● **Data extract**
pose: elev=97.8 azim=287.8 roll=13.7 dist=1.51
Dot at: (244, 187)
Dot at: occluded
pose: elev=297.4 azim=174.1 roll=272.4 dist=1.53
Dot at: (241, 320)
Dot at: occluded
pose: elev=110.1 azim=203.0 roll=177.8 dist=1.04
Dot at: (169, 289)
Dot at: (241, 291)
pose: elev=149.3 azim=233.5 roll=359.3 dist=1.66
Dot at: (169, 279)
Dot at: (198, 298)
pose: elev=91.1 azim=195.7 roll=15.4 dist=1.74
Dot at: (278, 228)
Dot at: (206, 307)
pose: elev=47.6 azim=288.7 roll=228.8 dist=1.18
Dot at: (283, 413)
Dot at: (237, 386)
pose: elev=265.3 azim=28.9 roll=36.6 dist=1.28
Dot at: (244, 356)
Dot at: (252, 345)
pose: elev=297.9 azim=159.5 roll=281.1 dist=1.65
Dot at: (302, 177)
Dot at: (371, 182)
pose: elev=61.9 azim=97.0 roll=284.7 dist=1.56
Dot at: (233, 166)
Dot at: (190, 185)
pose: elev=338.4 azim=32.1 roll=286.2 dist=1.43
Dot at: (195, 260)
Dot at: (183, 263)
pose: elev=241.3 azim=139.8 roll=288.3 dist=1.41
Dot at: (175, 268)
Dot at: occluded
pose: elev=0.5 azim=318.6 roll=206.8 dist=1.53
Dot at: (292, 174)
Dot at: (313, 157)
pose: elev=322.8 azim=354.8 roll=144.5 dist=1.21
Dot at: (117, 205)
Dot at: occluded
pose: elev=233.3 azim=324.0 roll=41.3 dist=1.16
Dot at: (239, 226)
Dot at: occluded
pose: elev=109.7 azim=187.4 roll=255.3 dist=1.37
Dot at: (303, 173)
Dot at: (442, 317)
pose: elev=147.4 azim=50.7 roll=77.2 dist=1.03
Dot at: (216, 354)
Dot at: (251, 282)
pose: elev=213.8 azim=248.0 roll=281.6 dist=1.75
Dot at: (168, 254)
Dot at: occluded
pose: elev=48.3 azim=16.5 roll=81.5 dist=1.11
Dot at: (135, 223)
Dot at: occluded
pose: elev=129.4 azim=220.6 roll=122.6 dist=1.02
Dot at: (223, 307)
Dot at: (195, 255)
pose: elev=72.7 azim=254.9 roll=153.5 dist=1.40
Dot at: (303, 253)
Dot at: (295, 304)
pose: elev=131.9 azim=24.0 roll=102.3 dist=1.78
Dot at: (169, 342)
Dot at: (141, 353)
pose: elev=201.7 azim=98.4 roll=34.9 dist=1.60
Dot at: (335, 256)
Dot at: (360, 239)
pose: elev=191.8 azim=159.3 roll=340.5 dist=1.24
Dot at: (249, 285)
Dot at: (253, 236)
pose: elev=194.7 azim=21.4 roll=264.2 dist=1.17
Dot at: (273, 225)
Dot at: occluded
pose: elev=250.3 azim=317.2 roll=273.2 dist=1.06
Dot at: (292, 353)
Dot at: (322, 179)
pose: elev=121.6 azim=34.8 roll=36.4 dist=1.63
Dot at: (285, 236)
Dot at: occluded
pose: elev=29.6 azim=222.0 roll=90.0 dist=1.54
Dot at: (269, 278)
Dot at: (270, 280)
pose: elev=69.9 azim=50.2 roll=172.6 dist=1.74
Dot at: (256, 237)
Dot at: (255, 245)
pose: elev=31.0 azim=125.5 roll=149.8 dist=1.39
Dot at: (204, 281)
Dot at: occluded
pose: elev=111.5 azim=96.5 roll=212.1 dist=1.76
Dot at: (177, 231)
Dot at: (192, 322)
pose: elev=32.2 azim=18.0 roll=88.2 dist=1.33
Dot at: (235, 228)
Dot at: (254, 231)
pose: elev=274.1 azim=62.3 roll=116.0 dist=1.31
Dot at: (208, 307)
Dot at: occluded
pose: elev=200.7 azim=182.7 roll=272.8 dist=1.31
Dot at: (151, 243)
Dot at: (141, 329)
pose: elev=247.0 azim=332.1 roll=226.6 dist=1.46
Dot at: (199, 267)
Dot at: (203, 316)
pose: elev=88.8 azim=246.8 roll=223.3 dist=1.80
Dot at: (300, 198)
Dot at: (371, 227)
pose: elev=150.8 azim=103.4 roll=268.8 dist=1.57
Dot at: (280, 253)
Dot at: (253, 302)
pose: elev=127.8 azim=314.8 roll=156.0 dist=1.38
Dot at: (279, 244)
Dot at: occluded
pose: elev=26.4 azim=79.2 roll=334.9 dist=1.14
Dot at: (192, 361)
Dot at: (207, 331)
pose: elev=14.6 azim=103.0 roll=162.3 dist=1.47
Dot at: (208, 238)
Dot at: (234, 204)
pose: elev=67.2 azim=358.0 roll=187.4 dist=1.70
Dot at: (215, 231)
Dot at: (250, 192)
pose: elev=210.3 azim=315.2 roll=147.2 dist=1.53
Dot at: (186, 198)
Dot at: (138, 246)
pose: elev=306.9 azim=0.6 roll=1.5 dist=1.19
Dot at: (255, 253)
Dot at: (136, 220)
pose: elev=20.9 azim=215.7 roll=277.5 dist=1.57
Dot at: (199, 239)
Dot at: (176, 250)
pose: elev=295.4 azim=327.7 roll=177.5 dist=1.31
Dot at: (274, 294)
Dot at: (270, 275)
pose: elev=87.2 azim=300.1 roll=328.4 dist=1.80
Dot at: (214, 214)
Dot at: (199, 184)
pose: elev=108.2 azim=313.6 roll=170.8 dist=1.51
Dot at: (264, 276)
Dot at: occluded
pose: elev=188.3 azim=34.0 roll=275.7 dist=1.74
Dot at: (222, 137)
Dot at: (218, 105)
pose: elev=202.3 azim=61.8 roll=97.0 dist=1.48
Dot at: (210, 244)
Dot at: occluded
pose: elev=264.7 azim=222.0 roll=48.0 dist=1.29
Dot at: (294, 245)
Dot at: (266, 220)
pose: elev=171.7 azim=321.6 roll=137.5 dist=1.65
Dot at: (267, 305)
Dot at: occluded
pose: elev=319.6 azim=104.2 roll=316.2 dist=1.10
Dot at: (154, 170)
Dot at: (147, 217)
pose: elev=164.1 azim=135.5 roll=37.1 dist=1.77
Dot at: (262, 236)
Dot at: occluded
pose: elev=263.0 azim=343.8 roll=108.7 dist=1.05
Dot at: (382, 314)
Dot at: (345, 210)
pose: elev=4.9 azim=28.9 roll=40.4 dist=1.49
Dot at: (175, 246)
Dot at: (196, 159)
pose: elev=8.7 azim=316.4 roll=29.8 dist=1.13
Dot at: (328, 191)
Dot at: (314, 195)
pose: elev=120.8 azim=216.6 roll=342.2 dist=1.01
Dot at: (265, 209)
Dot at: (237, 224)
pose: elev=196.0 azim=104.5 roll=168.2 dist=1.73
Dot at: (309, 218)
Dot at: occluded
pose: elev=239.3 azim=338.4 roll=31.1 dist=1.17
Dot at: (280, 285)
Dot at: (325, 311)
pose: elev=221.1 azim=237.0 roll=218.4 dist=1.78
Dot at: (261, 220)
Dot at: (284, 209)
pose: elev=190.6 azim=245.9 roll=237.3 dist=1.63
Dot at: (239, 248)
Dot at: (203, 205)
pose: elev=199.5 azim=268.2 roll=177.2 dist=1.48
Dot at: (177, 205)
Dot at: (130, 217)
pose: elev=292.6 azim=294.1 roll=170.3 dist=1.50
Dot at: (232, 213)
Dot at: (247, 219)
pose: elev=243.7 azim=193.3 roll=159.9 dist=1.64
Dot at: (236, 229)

● **Objective**
Rewrite all the lines above with every "pose" changed to "camera", leaving everything else unchanged.

● **Exercise result**
camera: elev=97.8 azim=287.8 roll=13.7 dist=1.51
Dot at: (244, 187)
Dot at: occluded
camera: elev=297.4 azim=174.1 roll=272.4 dist=1.53
Dot at: (241, 320)
Dot at: occluded
camera: elev=110.1 azim=203.0 roll=177.8 dist=1.04
Dot at: (169, 289)
Dot at: (241, 291)
camera: elev=149.3 azim=233.5 roll=359.3 dist=1.66
Dot at: (169, 279)
Dot at: (198, 298)
camera: elev=91.1 azim=195.7 roll=15.4 dist=1.74
Dot at: (278, 228)
Dot at: (206, 307)
camera: elev=47.6 azim=288.7 roll=228.8 dist=1.18
Dot at: (283, 413)
Dot at: (237, 386)
camera: elev=265.3 azim=28.9 roll=36.6 dist=1.28
Dot at: (244, 356)
Dot at: (252, 345)
camera: elev=297.9 azim=159.5 roll=281.1 dist=1.65
Dot at: (302, 177)
Dot at: (371, 182)
camera: elev=61.9 azim=97.0 roll=284.7 dist=1.56
Dot at: (233, 166)
Dot at: (190, 185)
camera: elev=338.4 azim=32.1 roll=286.2 dist=1.43
Dot at: (195, 260)
Dot at: (183, 263)
camera: elev=241.3 azim=139.8 roll=288.3 dist=1.41
Dot at: (175, 268)
Dot at: occluded
camera: elev=0.5 azim=318.6 roll=206.8 dist=1.53
Dot at: (292, 174)
Dot at: (313, 157)
camera: elev=322.8 azim=354.8 roll=144.5 dist=1.21
Dot at: (117, 205)
Dot at: occluded
camera: elev=233.3 azim=324.0 roll=41.3 dist=1.16
Dot at: (239, 226)
Dot at: occluded
camera: elev=109.7 azim=187.4 roll=255.3 dist=1.37
Dot at: (303, 173)
Dot at: (442, 317)
camera: elev=147.4 azim=50.7 roll=77.2 dist=1.03
Dot at: (216, 354)
Dot at: (251, 282)
camera: elev=213.8 azim=248.0 roll=281.6 dist=1.75
Dot at: (168, 254)
Dot at: occluded
camera: elev=48.3 azim=16.5 roll=81.5 dist=1.11
Dot at: (135, 223)
Dot at: occluded
camera: elev=129.4 azim=220.6 roll=122.6 dist=1.02
Dot at: (223, 307)
Dot at: (195, 255)
camera: elev=72.7 azim=254.9 roll=153.5 dist=1.40
Dot at: (303, 253)
Dot at: (295, 304)
camera: elev=131.9 azim=24.0 roll=102.3 dist=1.78
Dot at: (169, 342)
Dot at: (141, 353)
camera: elev=201.7 azim=98.4 roll=34.9 dist=1.60
Dot at: (335, 256)
Dot at: (360, 239)
camera: elev=191.8 azim=159.3 roll=340.5 dist=1.24
Dot at: (249, 285)
Dot at: (253, 236)
camera: elev=194.7 azim=21.4 roll=264.2 dist=1.17
Dot at: (273, 225)
Dot at: occluded
camera: elev=250.3 azim=317.2 roll=273.2 dist=1.06
Dot at: (292, 353)
Dot at: (322, 179)
camera: elev=121.6 azim=34.8 roll=36.4 dist=1.63
Dot at: (285, 236)
Dot at: occluded
camera: elev=29.6 azim=222.0 roll=90.0 dist=1.54
Dot at: (269, 278)
Dot at: (270, 280)
camera: elev=69.9 azim=50.2 roll=172.6 dist=1.74
Dot at: (256, 237)
Dot at: (255, 245)
camera: elev=31.0 azim=125.5 roll=149.8 dist=1.39
Dot at: (204, 281)
Dot at: occluded
camera: elev=111.5 azim=96.5 roll=212.1 dist=1.76
Dot at: (177, 231)
Dot at: (192, 322)
camera: elev=32.2 azim=18.0 roll=88.2 dist=1.33
Dot at: (235, 228)
Dot at: (254, 231)
camera: elev=274.1 azim=62.3 roll=116.0 dist=1.31
Dot at: (208, 307)
Dot at: occluded
camera: elev=200.7 azim=182.7 roll=272.8 dist=1.31
Dot at: (151, 243)
Dot at: (141, 329)
camera: elev=247.0 azim=332.1 roll=226.6 dist=1.46
Dot at: (199, 267)
Dot at: (203, 316)
camera: elev=88.8 azim=246.8 roll=223.3 dist=1.80
Dot at: (300, 198)
Dot at: (371, 227)
camera: elev=150.8 azim=103.4 roll=268.8 dist=1.57
Dot at: (280, 253)
Dot at: (253, 302)
camera: elev=127.8 azim=314.8 roll=156.0 dist=1.38
Dot at: (279, 244)
Dot at: occluded
camera: elev=26.4 azim=79.2 roll=334.9 dist=1.14
Dot at: (192, 361)
Dot at: (207, 331)
camera: elev=14.6 azim=103.0 roll=162.3 dist=1.47
Dot at: (208, 238)
Dot at: (234, 204)
camera: elev=67.2 azim=358.0 roll=187.4 dist=1.70
Dot at: (215, 231)
Dot at: (250, 192)
camera: elev=210.3 azim=315.2 roll=147.2 dist=1.53
Dot at: (186, 198)
Dot at: (138, 246)
camera: elev=306.9 azim=0.6 roll=1.5 dist=1.19
Dot at: (255, 253)
Dot at: (136, 220)
camera: elev=20.9 azim=215.7 roll=277.5 dist=1.57
Dot at: (199, 239)
Dot at: (176, 250)
camera: elev=295.4 azim=327.7 roll=177.5 dist=1.31
Dot at: (274, 294)
Dot at: (270, 275)
camera: elev=87.2 azim=300.1 roll=328.4 dist=1.80
Dot at: (214, 214)
Dot at: (199, 184)
camera: elev=108.2 azim=313.6 roll=170.8 dist=1.51
Dot at: (264, 276)
Dot at: occluded
camera: elev=188.3 azim=34.0 roll=275.7 dist=1.74
Dot at: (222, 137)
Dot at: (218, 105)
camera: elev=202.3 azim=61.8 roll=97.0 dist=1.48
Dot at: (210, 244)
Dot at: occluded
camera: elev=264.7 azim=222.0 roll=48.0 dist=1.29
Dot at: (294, 245)
Dot at: (266, 220)
camera: elev=171.7 azim=321.6 roll=137.5 dist=1.65
Dot at: (267, 305)
Dot at: occluded
camera: elev=319.6 azim=104.2 roll=316.2 dist=1.10
Dot at: (154, 170)
Dot at: (147, 217)
camera: elev=164.1 azim=135.5 roll=37.1 dist=1.77
Dot at: (262, 236)
Dot at: occluded
camera: elev=263.0 azim=343.8 roll=108.7 dist=1.05
Dot at: (382, 314)
Dot at: (345, 210)
camera: elev=4.9 azim=28.9 roll=40.4 dist=1.49
Dot at: (175, 246)
Dot at: (196, 159)
camera: elev=8.7 azim=316.4 roll=29.8 dist=1.13
Dot at: (328, 191)
Dot at: (314, 195)
camera: elev=120.8 azim=216.6 roll=342.2 dist=1.01
Dot at: (265, 209)
Dot at: (237, 224)
camera: elev=196.0 azim=104.5 roll=168.2 dist=1.73
Dot at: (309, 218)
Dot at: occluded
camera: elev=239.3 azim=338.4 roll=31.1 dist=1.17
Dot at: (280, 285)
Dot at: (325, 311)
camera: elev=221.1 azim=237.0 roll=218.4 dist=1.78
Dot at: (261, 220)
Dot at: (284, 209)
camera: elev=190.6 azim=245.9 roll=237.3 dist=1.63
Dot at: (239, 248)
Dot at: (203, 205)
camera: elev=199.5 azim=268.2 roll=177.2 dist=1.48
Dot at: (177, 205)
Dot at: (130, 217)
camera: elev=292.6 azim=294.1 roll=170.3 dist=1.50
Dot at: (232, 213)
Dot at: (247, 219)
camera: elev=243.7 azim=193.3 roll=159.9 dist=1.64
Dot at: (236, 229)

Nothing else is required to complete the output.